Posted February 17, 2026 by Nicky in Reviews / 0 Comments

Review – Afterwardness

Afterwardness

by Mimi Khalvati

Genres: Poetry
Pages: 72
Rating: four-stars
Synopsis:

A 2019 Poetry Book Society Winter Wild Card. A Sunday Times Book of the Year 2019. Ever since her first Carcanet book, In White Ink (1991), Mimi Khalvati has been drawn to the sonnet form. In Afterwardness its pull became irresistible. She has created in this unprogrammatic series, mixing memory, history, daily life, all her intersecting geographies and cultures, a self-portrait in all her moods, anxieties and delights. The sonnet form is stretched in all sorts of fruitful directions. Just as she adapted the ghazal form to English use, here she puts the Petrarchan sonnet to striking, unfamiliar use, widening the possibilities of the form. The poems are rich with Khalvati's personal history, her Iranian origins, her long years in Great Britain. The poems play between cultures, ancestral and acquired.

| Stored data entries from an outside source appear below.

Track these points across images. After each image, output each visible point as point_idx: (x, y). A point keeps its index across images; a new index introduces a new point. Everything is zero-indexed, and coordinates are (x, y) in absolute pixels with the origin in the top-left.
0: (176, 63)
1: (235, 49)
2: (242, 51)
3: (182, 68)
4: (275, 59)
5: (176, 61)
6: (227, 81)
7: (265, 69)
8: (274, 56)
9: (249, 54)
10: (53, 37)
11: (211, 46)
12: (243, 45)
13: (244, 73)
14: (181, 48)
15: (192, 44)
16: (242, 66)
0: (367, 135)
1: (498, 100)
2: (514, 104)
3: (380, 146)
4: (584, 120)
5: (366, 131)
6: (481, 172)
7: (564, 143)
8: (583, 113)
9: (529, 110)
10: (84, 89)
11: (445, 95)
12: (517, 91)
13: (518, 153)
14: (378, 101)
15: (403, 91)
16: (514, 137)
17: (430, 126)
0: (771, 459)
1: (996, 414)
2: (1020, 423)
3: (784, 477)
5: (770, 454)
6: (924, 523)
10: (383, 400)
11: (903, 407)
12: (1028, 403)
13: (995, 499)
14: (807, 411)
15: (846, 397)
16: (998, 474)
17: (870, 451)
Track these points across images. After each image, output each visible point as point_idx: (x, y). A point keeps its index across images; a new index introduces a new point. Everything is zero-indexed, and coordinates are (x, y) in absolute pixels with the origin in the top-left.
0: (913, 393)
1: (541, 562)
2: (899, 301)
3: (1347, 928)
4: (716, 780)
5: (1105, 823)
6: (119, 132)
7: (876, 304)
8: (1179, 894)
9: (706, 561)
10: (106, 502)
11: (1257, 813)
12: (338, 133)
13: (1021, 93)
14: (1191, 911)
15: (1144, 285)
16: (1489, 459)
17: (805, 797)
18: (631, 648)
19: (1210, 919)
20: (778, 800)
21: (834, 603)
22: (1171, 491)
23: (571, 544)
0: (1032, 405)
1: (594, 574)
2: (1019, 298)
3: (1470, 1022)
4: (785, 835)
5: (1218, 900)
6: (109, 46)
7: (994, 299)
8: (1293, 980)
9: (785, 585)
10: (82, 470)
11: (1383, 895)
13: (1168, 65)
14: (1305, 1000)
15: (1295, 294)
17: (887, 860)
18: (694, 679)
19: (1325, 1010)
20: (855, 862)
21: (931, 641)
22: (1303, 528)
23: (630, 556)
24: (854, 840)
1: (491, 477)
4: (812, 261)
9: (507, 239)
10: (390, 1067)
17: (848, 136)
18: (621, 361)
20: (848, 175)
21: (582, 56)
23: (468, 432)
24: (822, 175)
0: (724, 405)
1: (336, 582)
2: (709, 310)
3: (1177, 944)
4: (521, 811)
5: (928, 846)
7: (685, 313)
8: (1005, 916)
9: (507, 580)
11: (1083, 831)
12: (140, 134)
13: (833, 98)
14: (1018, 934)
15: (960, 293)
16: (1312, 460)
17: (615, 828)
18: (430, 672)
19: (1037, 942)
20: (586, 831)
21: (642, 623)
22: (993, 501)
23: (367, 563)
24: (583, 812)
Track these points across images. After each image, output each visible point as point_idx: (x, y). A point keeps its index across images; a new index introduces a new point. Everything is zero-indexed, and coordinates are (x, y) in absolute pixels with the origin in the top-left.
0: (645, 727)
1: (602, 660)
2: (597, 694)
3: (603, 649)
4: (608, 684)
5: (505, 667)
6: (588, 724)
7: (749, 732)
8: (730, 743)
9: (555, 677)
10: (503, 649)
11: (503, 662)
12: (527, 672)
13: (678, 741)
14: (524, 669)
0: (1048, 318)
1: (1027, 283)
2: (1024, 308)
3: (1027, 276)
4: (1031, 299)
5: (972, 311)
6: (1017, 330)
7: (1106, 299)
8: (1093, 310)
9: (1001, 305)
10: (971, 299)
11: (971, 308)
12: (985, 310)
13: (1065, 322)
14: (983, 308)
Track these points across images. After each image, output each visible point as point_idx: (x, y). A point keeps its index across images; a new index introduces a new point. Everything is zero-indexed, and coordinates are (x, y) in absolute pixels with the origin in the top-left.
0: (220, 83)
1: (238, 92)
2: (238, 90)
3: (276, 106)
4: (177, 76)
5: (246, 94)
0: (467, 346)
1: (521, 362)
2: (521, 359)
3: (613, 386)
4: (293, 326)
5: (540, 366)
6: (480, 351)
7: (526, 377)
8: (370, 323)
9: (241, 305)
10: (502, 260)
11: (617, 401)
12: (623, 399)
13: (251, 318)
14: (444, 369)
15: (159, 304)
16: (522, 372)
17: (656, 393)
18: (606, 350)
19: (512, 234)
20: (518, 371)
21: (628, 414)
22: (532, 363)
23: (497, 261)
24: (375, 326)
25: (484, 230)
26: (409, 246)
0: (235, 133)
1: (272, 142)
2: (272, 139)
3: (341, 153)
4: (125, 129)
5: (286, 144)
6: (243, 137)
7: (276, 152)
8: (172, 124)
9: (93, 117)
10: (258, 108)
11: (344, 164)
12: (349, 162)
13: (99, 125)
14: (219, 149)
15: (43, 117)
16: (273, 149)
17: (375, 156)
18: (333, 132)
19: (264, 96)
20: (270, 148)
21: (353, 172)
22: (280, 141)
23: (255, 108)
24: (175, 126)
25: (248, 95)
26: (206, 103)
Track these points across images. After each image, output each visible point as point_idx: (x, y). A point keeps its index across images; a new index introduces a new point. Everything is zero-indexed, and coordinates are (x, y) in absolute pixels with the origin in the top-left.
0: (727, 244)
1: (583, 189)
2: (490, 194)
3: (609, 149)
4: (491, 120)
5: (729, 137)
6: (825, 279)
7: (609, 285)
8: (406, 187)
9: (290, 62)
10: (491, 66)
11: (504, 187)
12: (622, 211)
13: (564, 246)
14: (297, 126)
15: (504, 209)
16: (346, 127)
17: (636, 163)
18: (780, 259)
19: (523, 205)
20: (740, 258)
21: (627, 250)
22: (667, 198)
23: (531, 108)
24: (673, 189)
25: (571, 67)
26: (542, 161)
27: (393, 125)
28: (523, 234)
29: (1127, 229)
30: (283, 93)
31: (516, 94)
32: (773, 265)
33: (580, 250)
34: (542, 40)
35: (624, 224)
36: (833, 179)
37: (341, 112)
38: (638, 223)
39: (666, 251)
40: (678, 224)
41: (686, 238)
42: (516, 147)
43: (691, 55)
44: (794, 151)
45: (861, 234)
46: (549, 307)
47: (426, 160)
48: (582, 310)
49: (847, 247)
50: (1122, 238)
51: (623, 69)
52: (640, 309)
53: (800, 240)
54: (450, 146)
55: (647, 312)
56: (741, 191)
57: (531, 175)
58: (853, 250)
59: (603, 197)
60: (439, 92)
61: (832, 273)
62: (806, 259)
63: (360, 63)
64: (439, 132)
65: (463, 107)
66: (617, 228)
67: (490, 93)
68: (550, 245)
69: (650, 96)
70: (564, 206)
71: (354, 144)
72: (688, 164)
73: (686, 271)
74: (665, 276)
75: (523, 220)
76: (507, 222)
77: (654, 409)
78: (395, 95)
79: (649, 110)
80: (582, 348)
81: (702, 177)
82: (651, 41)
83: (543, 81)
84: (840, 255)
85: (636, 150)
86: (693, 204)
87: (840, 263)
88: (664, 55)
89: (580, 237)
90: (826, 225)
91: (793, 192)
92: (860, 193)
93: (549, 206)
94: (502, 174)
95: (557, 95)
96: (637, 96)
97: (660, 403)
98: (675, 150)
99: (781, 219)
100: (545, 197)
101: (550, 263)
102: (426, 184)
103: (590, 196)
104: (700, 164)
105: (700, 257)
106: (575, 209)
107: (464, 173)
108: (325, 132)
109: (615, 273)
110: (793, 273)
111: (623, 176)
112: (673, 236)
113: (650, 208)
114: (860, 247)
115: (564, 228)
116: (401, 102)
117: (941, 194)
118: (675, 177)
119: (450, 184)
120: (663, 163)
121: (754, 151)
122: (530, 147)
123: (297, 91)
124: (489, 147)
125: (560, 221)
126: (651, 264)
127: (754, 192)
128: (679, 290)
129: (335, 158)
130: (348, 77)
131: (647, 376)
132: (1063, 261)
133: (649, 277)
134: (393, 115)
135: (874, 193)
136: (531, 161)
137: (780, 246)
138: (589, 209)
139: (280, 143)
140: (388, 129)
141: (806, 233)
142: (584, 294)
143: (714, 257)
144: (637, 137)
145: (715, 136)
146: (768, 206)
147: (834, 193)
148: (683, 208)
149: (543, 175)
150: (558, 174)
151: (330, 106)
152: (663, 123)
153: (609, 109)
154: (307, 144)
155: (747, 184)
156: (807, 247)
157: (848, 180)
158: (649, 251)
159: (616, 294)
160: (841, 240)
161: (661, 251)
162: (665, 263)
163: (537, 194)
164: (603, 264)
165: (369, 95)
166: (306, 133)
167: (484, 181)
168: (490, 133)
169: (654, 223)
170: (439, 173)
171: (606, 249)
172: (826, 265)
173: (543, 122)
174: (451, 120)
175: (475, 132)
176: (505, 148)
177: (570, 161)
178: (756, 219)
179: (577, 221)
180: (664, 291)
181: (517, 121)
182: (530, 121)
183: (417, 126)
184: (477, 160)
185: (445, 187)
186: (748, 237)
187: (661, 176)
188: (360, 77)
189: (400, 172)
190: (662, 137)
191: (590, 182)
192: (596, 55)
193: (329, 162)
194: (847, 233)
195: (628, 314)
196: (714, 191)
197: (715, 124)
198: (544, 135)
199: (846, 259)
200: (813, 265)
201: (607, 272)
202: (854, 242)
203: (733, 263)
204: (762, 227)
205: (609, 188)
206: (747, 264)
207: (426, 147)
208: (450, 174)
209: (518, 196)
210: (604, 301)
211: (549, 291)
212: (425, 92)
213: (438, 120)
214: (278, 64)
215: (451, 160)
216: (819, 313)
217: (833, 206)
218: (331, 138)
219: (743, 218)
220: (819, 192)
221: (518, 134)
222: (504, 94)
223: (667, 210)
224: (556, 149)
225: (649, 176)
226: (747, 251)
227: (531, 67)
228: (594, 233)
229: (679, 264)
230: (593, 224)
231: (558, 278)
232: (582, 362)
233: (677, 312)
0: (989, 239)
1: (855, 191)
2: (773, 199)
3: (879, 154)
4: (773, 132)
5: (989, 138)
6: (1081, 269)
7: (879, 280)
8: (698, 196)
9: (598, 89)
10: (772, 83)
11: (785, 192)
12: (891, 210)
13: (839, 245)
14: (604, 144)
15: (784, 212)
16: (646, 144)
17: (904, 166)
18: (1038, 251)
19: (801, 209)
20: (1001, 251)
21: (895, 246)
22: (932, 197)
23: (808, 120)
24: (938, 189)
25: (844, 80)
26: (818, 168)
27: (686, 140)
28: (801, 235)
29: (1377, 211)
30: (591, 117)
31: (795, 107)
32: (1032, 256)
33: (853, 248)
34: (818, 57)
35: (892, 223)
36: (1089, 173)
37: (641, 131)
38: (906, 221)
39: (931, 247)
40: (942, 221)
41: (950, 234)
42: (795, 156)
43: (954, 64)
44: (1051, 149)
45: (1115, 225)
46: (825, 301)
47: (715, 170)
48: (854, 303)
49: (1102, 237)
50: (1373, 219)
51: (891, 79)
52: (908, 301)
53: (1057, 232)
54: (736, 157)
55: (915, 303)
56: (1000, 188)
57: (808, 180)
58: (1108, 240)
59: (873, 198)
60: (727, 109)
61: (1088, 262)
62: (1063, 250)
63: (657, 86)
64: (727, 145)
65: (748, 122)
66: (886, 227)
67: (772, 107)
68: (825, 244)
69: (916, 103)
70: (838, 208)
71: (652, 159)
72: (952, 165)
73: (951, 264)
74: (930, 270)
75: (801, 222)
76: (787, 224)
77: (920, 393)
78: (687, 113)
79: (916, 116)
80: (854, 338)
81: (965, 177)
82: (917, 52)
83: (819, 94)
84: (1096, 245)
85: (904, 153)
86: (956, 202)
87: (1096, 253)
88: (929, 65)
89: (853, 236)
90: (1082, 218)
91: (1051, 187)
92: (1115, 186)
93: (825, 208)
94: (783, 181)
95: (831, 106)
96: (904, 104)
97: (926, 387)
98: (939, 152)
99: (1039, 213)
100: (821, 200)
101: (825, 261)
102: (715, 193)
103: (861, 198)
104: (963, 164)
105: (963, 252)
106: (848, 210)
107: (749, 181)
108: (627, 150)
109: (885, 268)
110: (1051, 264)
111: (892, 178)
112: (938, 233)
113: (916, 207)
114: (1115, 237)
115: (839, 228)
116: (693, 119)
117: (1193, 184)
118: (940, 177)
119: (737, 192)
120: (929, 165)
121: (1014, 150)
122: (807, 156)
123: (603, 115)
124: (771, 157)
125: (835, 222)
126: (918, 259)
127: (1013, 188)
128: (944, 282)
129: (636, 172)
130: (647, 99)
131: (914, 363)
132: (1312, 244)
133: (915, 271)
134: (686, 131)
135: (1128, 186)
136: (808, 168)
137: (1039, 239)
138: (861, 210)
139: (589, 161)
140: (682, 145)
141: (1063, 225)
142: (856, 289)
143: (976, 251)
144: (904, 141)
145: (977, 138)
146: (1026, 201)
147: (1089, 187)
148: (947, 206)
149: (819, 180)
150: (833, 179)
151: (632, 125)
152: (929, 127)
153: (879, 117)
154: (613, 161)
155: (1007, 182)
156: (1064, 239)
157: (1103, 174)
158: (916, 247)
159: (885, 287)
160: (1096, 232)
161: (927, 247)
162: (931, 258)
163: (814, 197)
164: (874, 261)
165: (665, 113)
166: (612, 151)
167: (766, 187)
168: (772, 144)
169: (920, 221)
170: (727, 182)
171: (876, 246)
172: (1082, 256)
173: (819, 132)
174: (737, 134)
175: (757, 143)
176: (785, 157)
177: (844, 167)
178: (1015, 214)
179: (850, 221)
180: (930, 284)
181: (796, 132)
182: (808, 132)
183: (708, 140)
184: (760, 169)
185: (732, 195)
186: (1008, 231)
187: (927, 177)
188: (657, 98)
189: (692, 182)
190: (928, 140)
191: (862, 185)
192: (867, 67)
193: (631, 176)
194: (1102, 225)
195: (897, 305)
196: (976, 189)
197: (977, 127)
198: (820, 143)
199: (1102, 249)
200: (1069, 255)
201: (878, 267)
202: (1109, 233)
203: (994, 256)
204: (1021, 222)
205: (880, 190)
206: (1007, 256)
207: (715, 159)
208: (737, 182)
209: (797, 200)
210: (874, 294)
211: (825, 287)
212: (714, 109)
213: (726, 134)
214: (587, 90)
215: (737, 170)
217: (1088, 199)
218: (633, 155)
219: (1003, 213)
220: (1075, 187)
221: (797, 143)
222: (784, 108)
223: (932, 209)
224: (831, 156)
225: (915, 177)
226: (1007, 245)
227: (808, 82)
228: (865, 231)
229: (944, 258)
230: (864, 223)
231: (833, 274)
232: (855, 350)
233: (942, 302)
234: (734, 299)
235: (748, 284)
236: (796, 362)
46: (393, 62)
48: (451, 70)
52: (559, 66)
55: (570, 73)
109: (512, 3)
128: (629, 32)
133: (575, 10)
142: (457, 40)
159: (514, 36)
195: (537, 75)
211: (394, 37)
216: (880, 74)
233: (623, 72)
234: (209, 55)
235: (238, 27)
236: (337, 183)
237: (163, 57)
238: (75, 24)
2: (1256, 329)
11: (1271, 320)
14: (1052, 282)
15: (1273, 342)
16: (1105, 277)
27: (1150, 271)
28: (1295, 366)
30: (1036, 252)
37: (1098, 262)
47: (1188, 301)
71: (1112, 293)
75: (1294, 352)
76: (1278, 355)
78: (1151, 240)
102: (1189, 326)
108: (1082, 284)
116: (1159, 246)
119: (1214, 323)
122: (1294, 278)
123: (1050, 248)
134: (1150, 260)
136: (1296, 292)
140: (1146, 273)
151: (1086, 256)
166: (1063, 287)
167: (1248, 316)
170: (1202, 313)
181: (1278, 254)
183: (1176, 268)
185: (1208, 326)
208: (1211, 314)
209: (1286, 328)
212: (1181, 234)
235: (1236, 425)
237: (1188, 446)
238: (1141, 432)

I read one of Mimi Khalvati’s poems via The Guardian‘s poem of the week blog (which is as pretentious as you’d expect, in general), and decided I’d check out more. Afterwardness is a collection of sonnets, including the title poem, each one playing with the form to some extent or another.

It’s been a while since I tried to think super deeply about poetry so I’m sure I missed a lot of what Khalvati was trying to do by using the sonnet form. I think I read that they’re all Petrarchan sonnets, but I thought those were an octave and a sestet, while I picked a couple of Khalvati’s poems and they didn’t match that ABBAABBA rhyme scheme (and nor were they arranged into an octave and a sestet). So not sure about that, probably I’m missing a lot there.

All the same, I enjoyed the way Khalvati writes, and found her poems pretty accessible. I think I might’ve enjoyed them more with a tiny bit more context about Khalvati to place some of her references (like the fact that she’s Iranian) — I tend to be that kind of reader, not so much because I want to assume that the poet is always writing about personal experience, but to understand where they’re coming from, the context that shaped the poem.